Onsen was introduced to me in Nagano and I think it’s an important element of Japanese culture. When planning my visit to Japan, I first looked for a place to relax after enduring such hard and intensive work. The best remedy for that was a calm place surrounded by nature. That place must have some amusement as well, so my choice was Yudanaka Shibu Onsen.
Shibu Onsen is a historic hot spring town, which has retained a traditional atmosphere. It’s nestled in a small valley among the mountains and spread out on a gentle slope beside the Yokoyugawa River. Throughout its long history, the area has been visited for its onsen by a lot of people, including priests, samurai and poets. Some of the ryokans that line Shibu's narrow streets date back over 400 years. Guests of the ryokan usually walk around town in the traditional onsen yukata robes and geta sandals.

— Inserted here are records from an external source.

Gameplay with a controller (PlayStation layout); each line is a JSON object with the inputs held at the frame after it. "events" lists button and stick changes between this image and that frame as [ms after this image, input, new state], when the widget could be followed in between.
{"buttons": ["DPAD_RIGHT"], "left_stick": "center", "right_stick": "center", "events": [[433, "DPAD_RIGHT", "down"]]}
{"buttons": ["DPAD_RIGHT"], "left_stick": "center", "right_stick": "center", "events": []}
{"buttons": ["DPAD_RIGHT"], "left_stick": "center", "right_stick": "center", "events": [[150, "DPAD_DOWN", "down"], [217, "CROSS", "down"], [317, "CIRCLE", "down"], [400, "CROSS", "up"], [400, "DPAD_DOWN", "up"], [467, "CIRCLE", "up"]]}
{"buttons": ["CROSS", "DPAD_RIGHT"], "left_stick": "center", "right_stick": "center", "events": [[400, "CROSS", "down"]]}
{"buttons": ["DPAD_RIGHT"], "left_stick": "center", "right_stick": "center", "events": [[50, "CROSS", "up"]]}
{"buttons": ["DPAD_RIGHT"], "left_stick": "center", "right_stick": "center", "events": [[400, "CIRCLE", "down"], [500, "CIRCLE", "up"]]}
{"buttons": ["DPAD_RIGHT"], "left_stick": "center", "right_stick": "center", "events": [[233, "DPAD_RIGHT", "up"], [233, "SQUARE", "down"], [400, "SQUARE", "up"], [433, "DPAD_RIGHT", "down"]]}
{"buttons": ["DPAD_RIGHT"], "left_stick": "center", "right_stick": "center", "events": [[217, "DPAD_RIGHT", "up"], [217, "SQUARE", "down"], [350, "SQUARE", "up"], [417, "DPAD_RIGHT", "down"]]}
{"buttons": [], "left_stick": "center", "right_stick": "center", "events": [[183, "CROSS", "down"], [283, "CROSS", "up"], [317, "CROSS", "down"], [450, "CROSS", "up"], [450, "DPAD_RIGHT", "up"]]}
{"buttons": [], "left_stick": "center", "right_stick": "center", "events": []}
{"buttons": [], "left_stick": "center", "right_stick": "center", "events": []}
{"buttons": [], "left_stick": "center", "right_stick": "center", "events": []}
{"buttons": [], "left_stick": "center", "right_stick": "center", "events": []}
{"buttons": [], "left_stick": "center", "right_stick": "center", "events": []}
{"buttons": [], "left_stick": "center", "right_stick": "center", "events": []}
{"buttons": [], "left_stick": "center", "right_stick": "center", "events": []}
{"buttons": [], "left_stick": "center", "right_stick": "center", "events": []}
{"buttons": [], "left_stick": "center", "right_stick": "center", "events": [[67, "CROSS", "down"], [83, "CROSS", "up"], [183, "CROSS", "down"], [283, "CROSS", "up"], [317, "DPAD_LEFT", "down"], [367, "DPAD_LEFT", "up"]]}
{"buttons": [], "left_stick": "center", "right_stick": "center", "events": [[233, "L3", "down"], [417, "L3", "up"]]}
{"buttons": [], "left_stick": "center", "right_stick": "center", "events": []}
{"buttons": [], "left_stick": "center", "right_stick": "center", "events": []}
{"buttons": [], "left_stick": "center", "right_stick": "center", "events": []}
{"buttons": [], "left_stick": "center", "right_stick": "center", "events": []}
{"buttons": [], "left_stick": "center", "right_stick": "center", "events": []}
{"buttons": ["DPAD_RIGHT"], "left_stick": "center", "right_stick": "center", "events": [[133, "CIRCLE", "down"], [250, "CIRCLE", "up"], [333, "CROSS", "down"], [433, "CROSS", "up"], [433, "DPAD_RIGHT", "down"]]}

I went to Yudanaka Shibu Onsen for two reasons. The first reason – I wanted to spend some time in that old quiet place and to soak in an onsen. I stayed in a wonderful ryokan and really enjoyed myself. The air in the mountains was very refreshing, so I walked around a lot. I met just a few people and thought that maybe onsen was more popular during the colder season.
The second reason to come to Yudanaka - I wanted to visit Jigokudani Yaen Koen (Snow Monkey Park). You can read more about my experience here.
Staying in Yudanaka, not too far away I also visited a small town named Obuse, in which I enjoyed its Floral Garden. You can view photos of the garden here. In Obuse, there is also the museum of a famous Japanese artist named Hokusai Katsushika.
To fully enjoy Yudanaka Shibu Onsen in its entirety, I’d reccommend visiting for 3-4 days.